O G.R.E.S. Portela foi a campeã do primeiro concurso de escolas de samba (não oficial) em 1929, organizado por Zé Espinguela. Desde então, foi a grande responsável por moldar os desfiles na forma como acontecem atualmente, 22 campeonatos e uma grandiosa contribuição para o samba carioca e para a cultura brasileira.

A SEMENTE

Criada em 1644, a antiga freguesia de Irajá se estendia por uma vasta região ocupada por fazendas que eram o celeiro da colônia e posteriormente da corte. Esta imensa área, ao longo dos séculos XVIII e XIX, chegou a ter 13 engenhos de açúcar produtivos e importantes economicamente.

Entre eles, talvez o mais próspero, merece destaque o engenho do Portela, cujos escravos, no labor do dia-a-dia, contribuiriam para engrandecer a região que se estendia da fazenda do Campinho até o Rio das Pedras, e que mais tarde herdaria o nome do boiadeiro e mercador mais famoso da localidade: Lourenço Madureira.

Em fins do século XIX e início do século XX, a economia da região, amparada principalmente na força do trabalho escravo, entra em uma inevitável crise. Os antigos latifúndios são aos poucos repartidos por pessoas pobres que fugiam das reformas urbanas que ocorriam no centro da capital da jovem República Brasileira. O trem, chegado em 1890, trazia diariamente um grande contingente de pessoas desprovidas de qualquer bem material para os já conhecidos subúrbios. Especialmente, merece destaque para nós a brava população que, enfrentando todos os tipos de dificuldades, ocupou a região próxima ao Rio das Pedras através da antiga estação de Dona Clara. Mais tarde, a ainda jovem localidade, que herdou o nome do Rio vizinho, receberia o definitivo nome de Oswaldo Cruz, em homenagem ao famoso sanitarista falecido em 1917.

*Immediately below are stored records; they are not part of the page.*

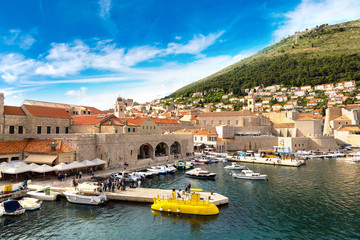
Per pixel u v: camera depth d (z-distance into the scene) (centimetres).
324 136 11825
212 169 7344
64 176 4859
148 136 7688
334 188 5006
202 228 3050
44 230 2941
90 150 5894
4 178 4753
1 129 5606
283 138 11925
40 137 5844
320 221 3284
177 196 3781
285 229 3041
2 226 3020
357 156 10012
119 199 3950
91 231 2938
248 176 5959
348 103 18862
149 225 3117
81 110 10375
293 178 6047
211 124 15238
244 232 2953
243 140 12081
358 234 2912
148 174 5966
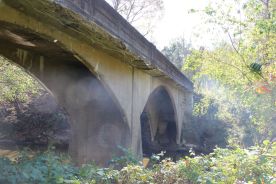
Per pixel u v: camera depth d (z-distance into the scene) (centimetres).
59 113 1705
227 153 532
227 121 1894
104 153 930
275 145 564
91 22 564
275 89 598
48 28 582
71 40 653
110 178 458
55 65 938
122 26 733
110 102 952
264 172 433
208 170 495
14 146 1509
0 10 477
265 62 682
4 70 1148
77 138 964
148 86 1154
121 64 895
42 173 418
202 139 1938
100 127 950
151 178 461
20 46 767
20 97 1264
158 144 1916
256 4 698
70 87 972
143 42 902
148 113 1909
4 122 1664
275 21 610
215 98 1909
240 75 797
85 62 721
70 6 500
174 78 1441
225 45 859
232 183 407
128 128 937
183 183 443
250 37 720
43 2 465
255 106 677
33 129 1642
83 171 464
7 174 399
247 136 1268
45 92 1756
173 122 1967
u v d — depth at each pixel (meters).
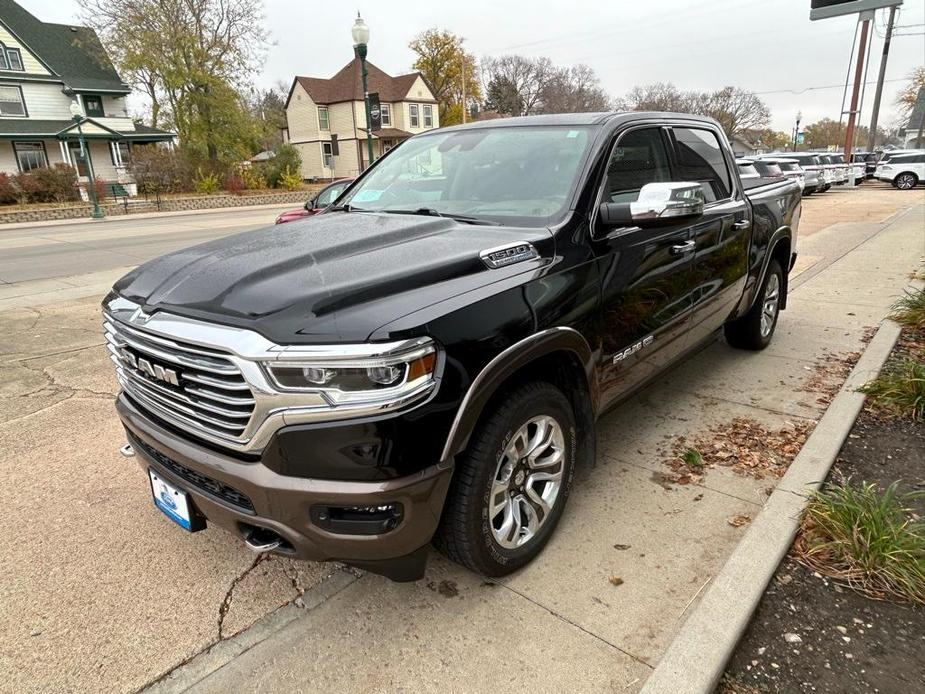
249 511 2.16
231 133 37.03
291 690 2.15
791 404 4.35
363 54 15.83
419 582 2.66
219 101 35.75
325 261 2.41
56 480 3.57
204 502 2.28
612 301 2.96
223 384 2.07
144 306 2.36
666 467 3.54
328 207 3.90
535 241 2.67
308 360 1.94
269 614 2.52
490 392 2.25
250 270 2.32
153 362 2.30
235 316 2.07
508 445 2.46
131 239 16.97
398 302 2.13
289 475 2.05
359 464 2.01
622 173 3.25
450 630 2.39
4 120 34.09
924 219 14.91
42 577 2.75
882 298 7.18
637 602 2.51
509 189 3.15
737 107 74.69
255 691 2.15
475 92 62.16
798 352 5.43
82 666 2.27
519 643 2.32
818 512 2.83
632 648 2.28
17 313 7.67
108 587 2.68
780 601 2.46
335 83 50.03
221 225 20.69
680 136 3.93
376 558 2.15
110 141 36.88
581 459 3.08
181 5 34.62
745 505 3.16
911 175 27.91
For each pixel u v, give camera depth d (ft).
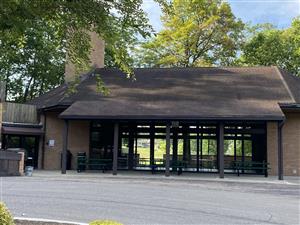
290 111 77.92
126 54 22.33
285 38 125.18
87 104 76.59
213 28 128.88
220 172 68.59
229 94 79.05
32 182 57.31
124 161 81.61
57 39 21.47
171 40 130.11
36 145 86.84
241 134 79.46
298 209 40.06
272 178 70.18
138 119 70.49
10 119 86.33
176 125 76.69
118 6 19.53
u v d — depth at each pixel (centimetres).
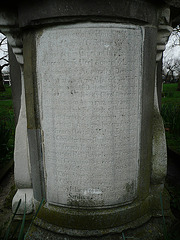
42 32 142
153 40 155
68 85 143
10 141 407
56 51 140
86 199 161
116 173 159
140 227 172
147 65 155
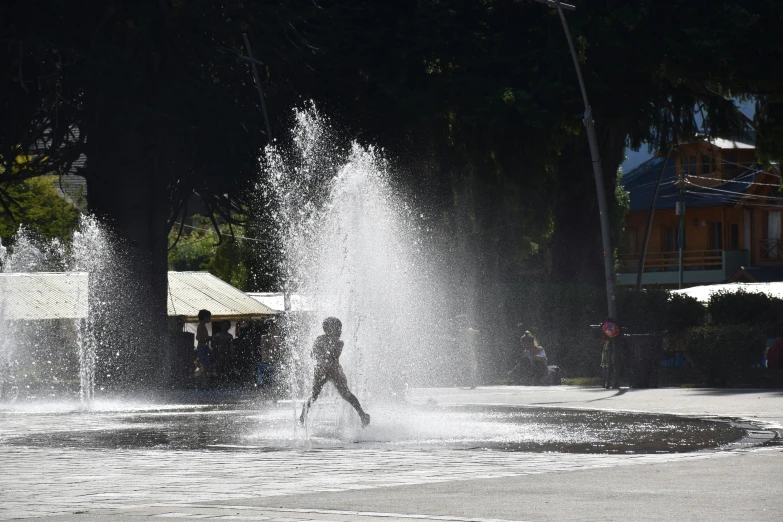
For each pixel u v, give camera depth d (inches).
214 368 3523.6
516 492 886.4
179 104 3253.0
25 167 3614.7
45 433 1679.4
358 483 965.8
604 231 3398.1
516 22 3946.9
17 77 3230.8
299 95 3597.4
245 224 3887.8
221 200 3752.5
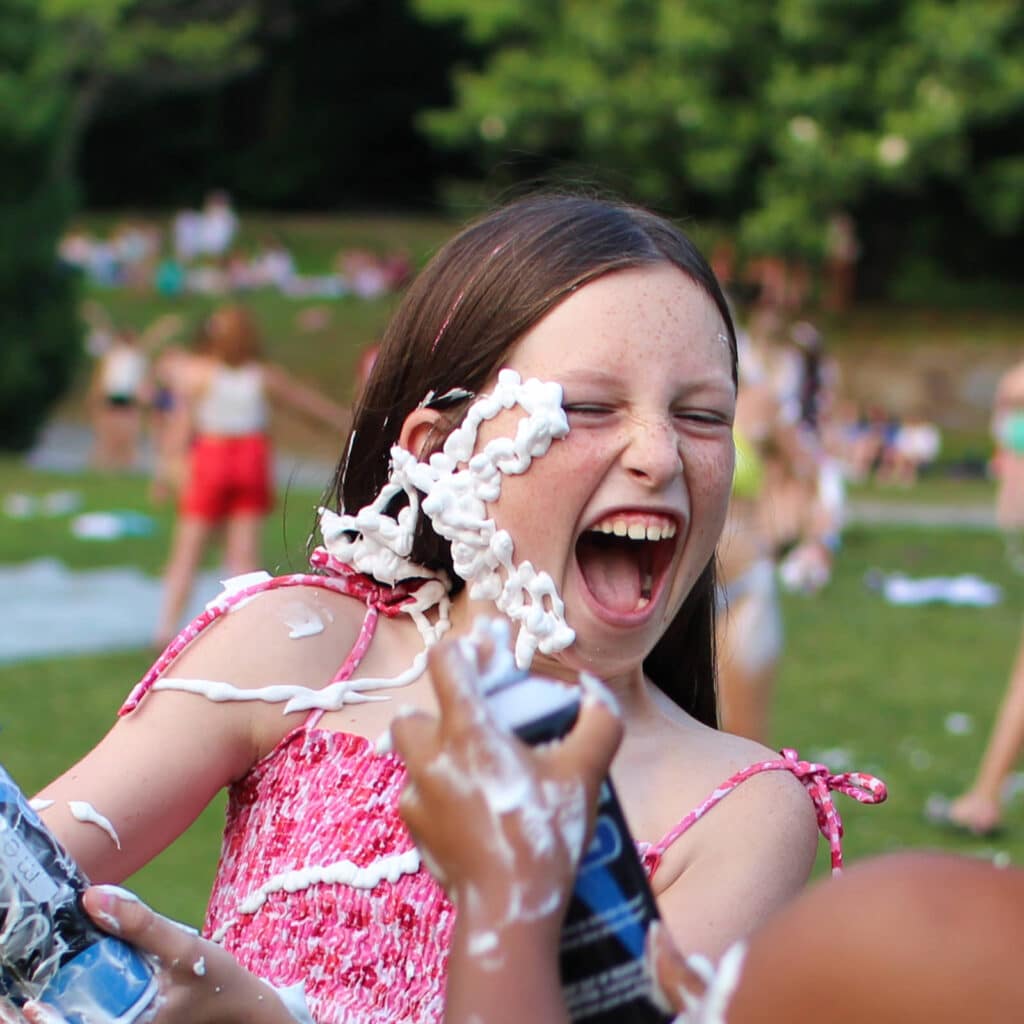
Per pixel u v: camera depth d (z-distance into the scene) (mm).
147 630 12219
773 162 37156
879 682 11250
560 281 2240
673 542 2236
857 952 1162
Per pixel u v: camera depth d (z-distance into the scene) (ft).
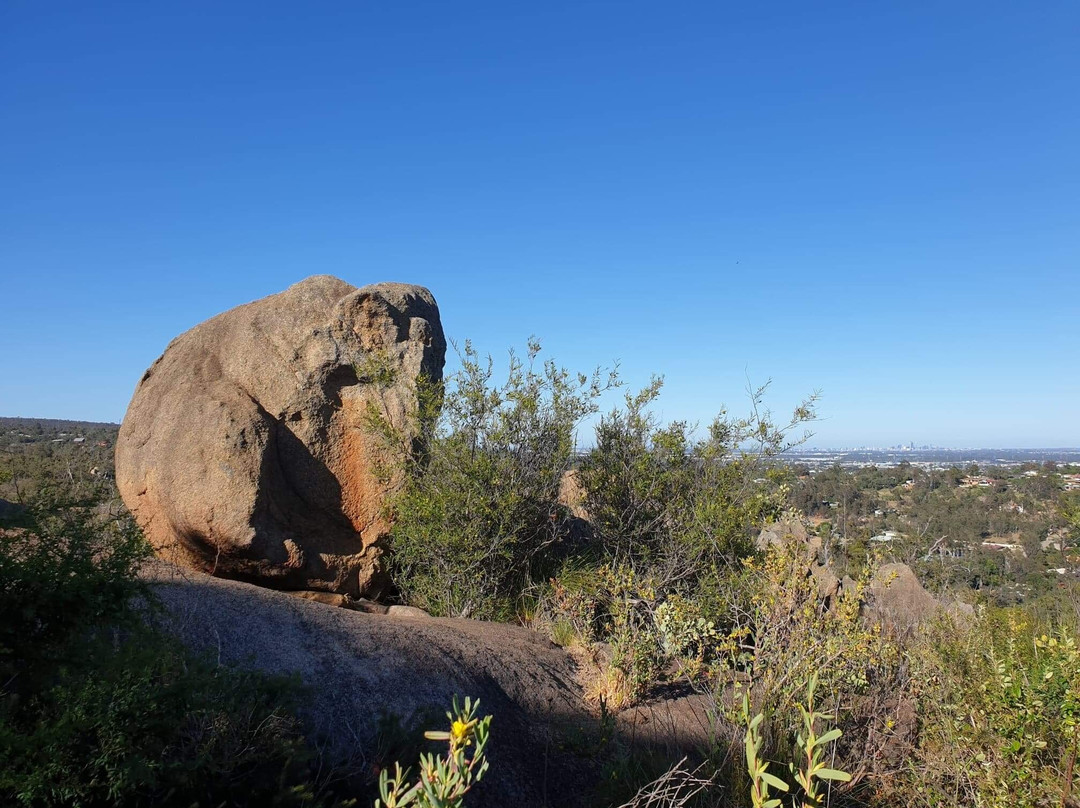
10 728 9.95
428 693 16.94
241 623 17.34
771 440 30.07
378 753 14.16
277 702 13.46
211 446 25.61
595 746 16.85
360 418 28.40
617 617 21.70
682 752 16.87
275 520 26.50
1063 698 14.14
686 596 26.32
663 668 21.29
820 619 18.31
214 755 12.14
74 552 12.24
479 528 27.20
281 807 11.77
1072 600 21.95
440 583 27.48
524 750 16.40
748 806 13.82
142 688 10.80
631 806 14.02
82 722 10.16
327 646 17.43
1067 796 13.52
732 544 27.86
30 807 9.84
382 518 28.22
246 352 28.17
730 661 21.53
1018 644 17.35
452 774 7.39
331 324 28.84
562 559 29.94
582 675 21.02
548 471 28.27
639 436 30.68
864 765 15.24
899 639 19.49
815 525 27.81
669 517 28.96
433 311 32.65
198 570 26.76
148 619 15.51
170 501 25.90
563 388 29.53
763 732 15.38
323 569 27.22
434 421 28.45
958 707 15.67
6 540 11.85
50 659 11.41
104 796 10.46
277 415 27.53
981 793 14.06
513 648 21.21
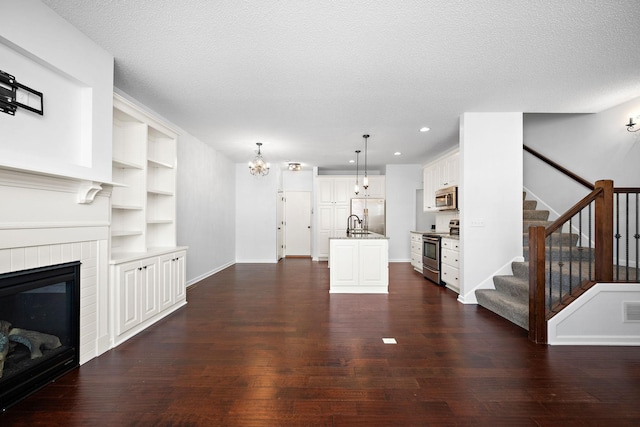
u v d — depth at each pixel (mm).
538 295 2656
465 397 1852
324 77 2887
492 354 2439
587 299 2604
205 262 5641
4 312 1757
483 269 3910
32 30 1788
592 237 3893
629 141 3490
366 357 2393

Desta forma, fugidos e perseguidos, como infelizmente é hábito em nossa história, os negros trouxeram sua música, sua dança, sua religião e sua inigualável forma de enfrentar a dor através da arte para a “roça”. Foram estes negros, muitos deles vindos de outras partes do Brasil, sobretudo de Minas Gerais e do antigo Estado do Rio, que plantaram a semente da batucada nas festas da região. O cavalo torna-se o principal meio de transporte. Imensos valões dificultavam a passagem dos moradores. Não havia água, luz ou qualquer tipo de conforto já comum nos bairros mais abonados da cidade. O antigo engenho cedeu espaço e nome para a principal via da região: a estrada do Portela.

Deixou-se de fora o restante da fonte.